Back in the summer of 2013, Marquette King was a raw, untested talent. He’d spent 2012 on the Oakland Raiders’ injured reserve list and was going head-to-head with veteran free-agent Chris Kluwe in hopes of winning the team’s punting job following the departure of longtime standout Shane Lechler.
The Raiders loved King’s leg strength and booming punts, but weren’t certain he could be a consistent performer.
In August during that training camp, King – who had been an unsigned free agent from little Fort Valley State – said he knew he had the talent to win the job, but simply had to perform under pressure.
“I’m not competing against anybody but myself,” King told a reporter. “True enough, it’s a competition (with Kluwe), but I’m competing against myself and I’m pretty sure he’s competing against himself.”
In the end, King came through. Kluwe was released and King has been the Raiders’ punter since the start of the 2013 season.

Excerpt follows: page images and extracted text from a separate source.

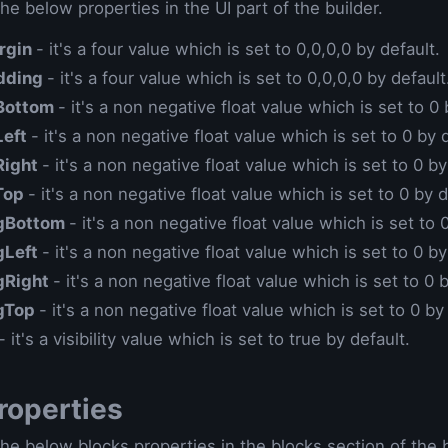
he below properties in the UI part of the builder.
rgin
- it's a four value which is set to 0,0,0,0 by default.
dding
- it's a four value which is set to 0,0,0,0 by default
Bottom
- it's a non negative float value which is set to 0 
Left
- it's a non negative float value which is set to 0 by 
Right
- it's a non negative float value which is set to 0 by
Top
- it's a non negative float value which is set to 0 by d
gBottom
- it's a non negative float value which is set to 
gLeft
- it's a non negative float value which is set to 0 by
gRight
- it's a non negative float value which is set to 0 
gTop
- it's a non negative float value which is set to 0 by
- it's a visibility value which is set to true by default.
roperties
he below blocks properties in the blocks section of the b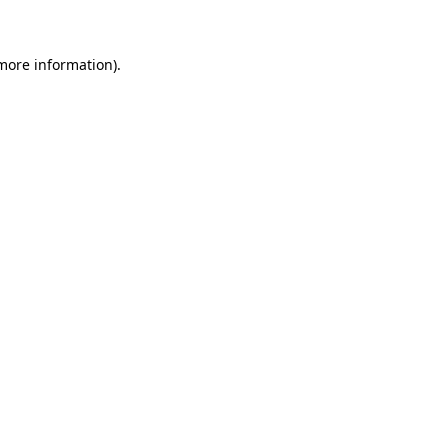
 more information)
.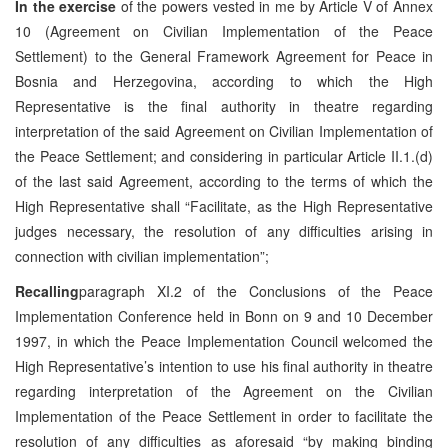
In the exercise
of the powers vested in me by Article V of Annex
10 (Agreement on Civilian Implementation of the Peace
Settlement) to the General Framework Agreement for Peace in
Bosnia and Herzegovina, according to which the High
Representative is the final authority in theatre regarding
interpretation of the said Agreement on Civilian Implementation of
the Peace Settlement; and considering in particular Article II.1.(d)
of the last said Agreement, according to the terms of which the
High Representative shall “Facilitate, as the High Representative
judges necessary, the resolution of any difficulties arising in
connection with civilian implementation”;
Recalling
paragraph XI.2 of the Conclusions of the Peace
Implementation Conference held in Bonn on 9 and 10 December
1997, in which the Peace Implementation Council welcomed the
High Representative’s intention to use his final authority in theatre
regarding interpretation of the Agreement on the Civilian
Implementation of the Peace Settlement in order to facilitate the
resolution of any difficulties as aforesaid “by making binding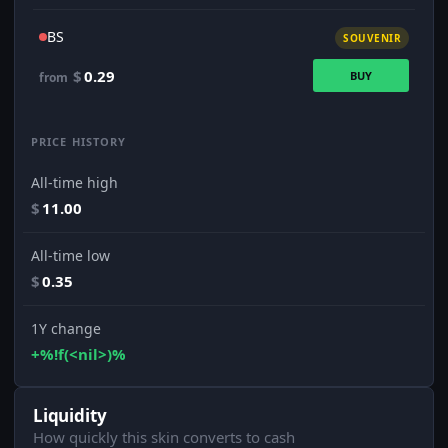
BS
SOUVENIR
$
0.29
BUY
from
PRICE HISTORY
All-time high
$
11.00
All-time low
$
0.35
1Y change
+%!f(<nil>)%
Liquidity
How quickly this skin converts to cash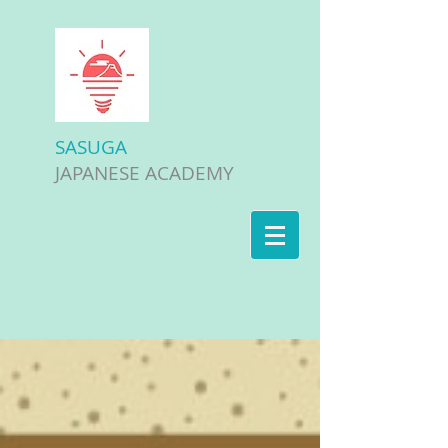
SASUGA
JAPANESE ACADEMY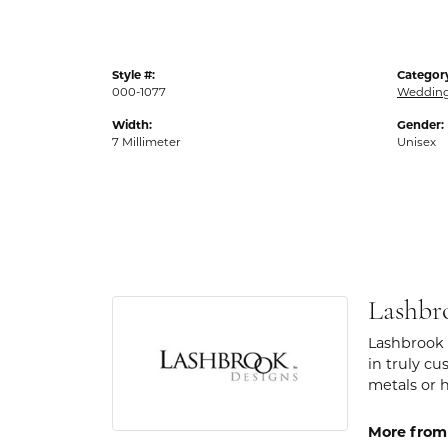
Style #:
Categor
000-1077
Weddin
Width:
Gender:
7 Millimeter
Unisex
Lashbr
Lashbrook 
in truly cu
metals or 
More from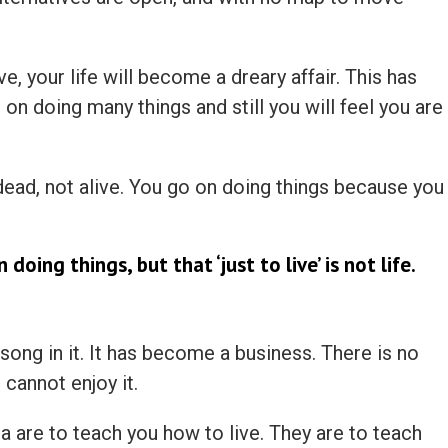
ive, your life will become a dreary affair. This has
n doing many things and still you will feel you are
ad, not alive. You go on doing things because you
 doing things, but that ‘just to live’ is not life.
 song in it. It has become a business. There is no
 cannot enjoy it.
a are to teach you how to live. They are to teach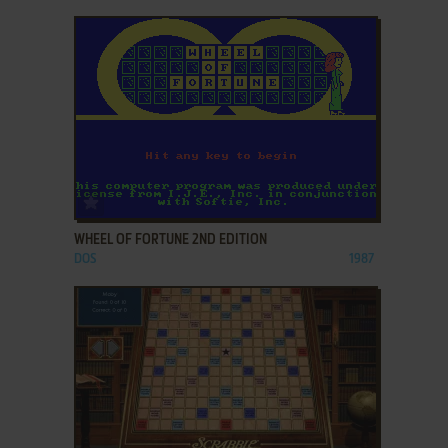
ADD TO FAVORITES
WHEEL OF FORTUNE 2ND EDITION
DOS
1987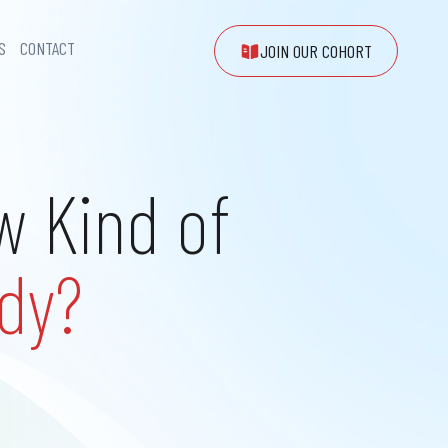
S
CONTACT
JOIN OUR COHORT
w Kind of
dy?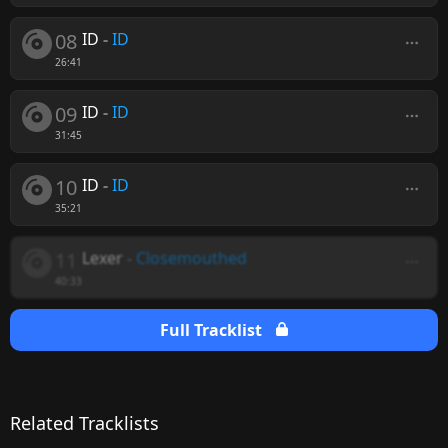
08
ID
-
ID
26:41
09
ID
-
ID
31:45
10
ID
-
ID
35:21
11
Lexer
-
Closemouthed
40:33
Full Tracklist
Related Tracklists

It certainly was the right choice. King has averaged 46.1 yards per punt and developed into one of the league’s best young punters. Now, the Raiders have invested in him again, signing him to a long-term contract extension just a week before he was to become an unrestricted free agent.
According to NFL.com’s Ian Rapoport, the deal is for five years and $16.5 million.

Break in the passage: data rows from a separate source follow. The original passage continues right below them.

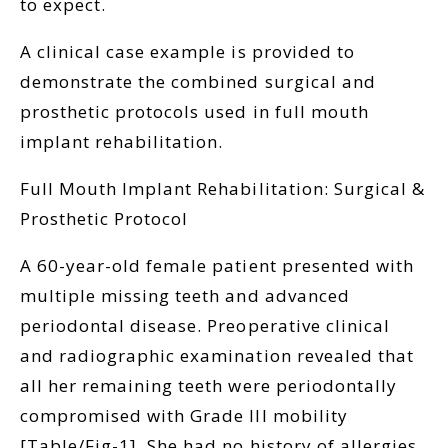
to expect.
A clinical case example is provided to
demonstrate the combined surgical and
prosthetic protocols used in full mouth
implant rehabilitation.
Full Mouth Implant Rehabilitation: Surgical &
Prosthetic Protocol
A 60-year-old female patient presented with
multiple missing teeth and advanced
periodontal disease. Preoperative clinical
and radiographic examination revealed that
all her remaining teeth were periodontally
compromised with Grade III mobility
[Table/Fig-1]. She had no history of allergies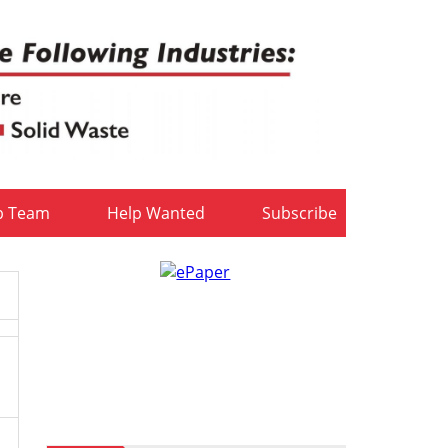
b Team
Help Wanted
Subscribe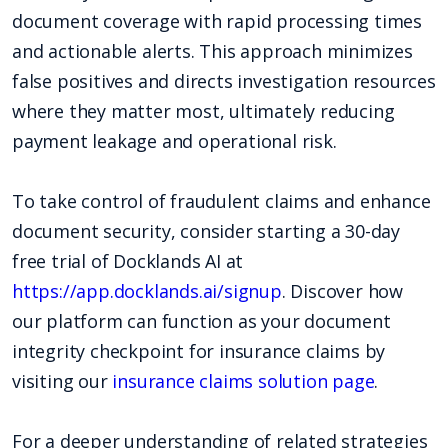
document coverage with rapid processing times
and actionable alerts. This approach minimizes
false positives and directs investigation resources
where they matter most, ultimately reducing
payment leakage and operational risk.
To take control of fraudulent claims and enhance
document security, consider starting a 30-day
free trial of Docklands AI at
https://app.docklands.ai/signup
. Discover how
our platform can function as your document
integrity checkpoint for insurance claims by
visiting our
insurance claims solution page
.
For a deeper understanding of related strategies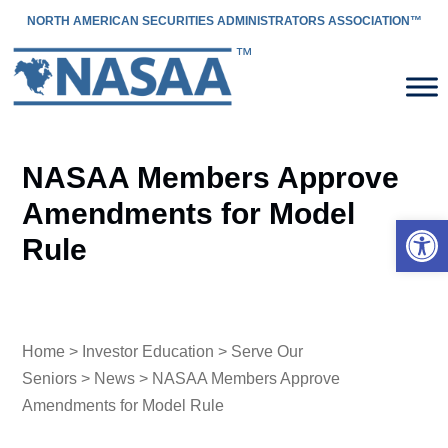
NORTH AMERICAN SECURITIES ADMINISTRATORS ASSOCIATION™
NASAA Members Approve
Amendments for Model
Open 
Rule
Home
>
Investor Education
>
Serve Our
Seniors
>
News
> NASAA Members Approve
Amendments for Model Rule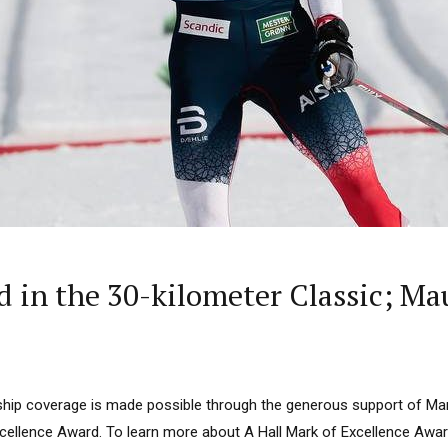
in the 30-kilometer Classic; Mau
ip coverage is made possible through the generous support of Mar
Excellence Award. To learn more about A Hall Mark of Excellence Awar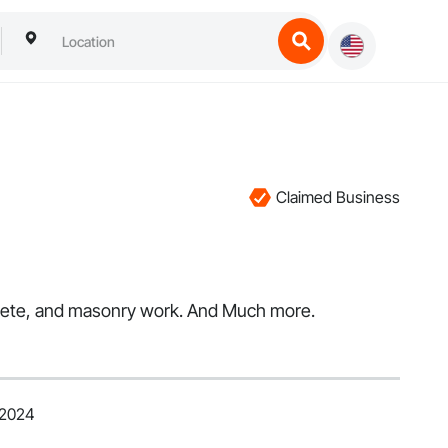
Claimed Business
ncrete, and masonry work. And Much more.
 2024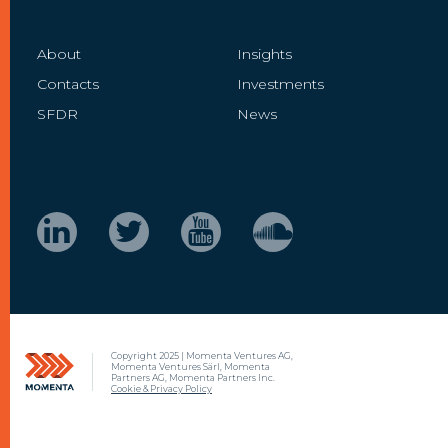
About
Insights
Contacts
Investments
SFDR
News
Copyright 2025 | Momenta Ventures AG,
Momenta Ventures Särl, Momenta
Partners AG, Momenta Partners Inc.
Cookie & Privacy Policy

Since winning the punting job, King has improved each season. He’s still capable of unleashing long, hanging punts when necessary, but has refined his game to fit every situation.
In 2015, he set a Raiders record by putting 40 of his 83 punts inside the opponents’ 20-yard line. That was the second-best total in the NFL. In some games, he’s been one of the Raiders’ biggest weapons. In Oakland’s victory over the eventual Super Bowl-champion Broncos in early December, King punted 10 times, pinning Denver inside its 20 five times. Denver’s field position was so poor, it couldn’t score a touchdown in a 15-12 Raiders victory.
On Monday, when the Raiders announced King’s new contract, King said his improvement is the result of hours and hours of work.
“When I first came in, the only thing I did have was a driver,” he said to the team’s website, comparing his game to golf. “Even when I played golf, all I wanted to do was drive the ball as far as I can, still. When I got better with the punting deal, I focused on punting the ball in the trash can, putting the trash can in the corners of the field … just aim and try to put the ball in the trash can.
“Constantly doing little drills like that, focusing on walking around the field, dropping the ball on the lines, but doing it to the point where I just got exhausted … and aggravated from doing so many drills, to where it became second nature.”
All that work paid off for the Raiders, and now it's paid off for King, too, in 16.5 million ways.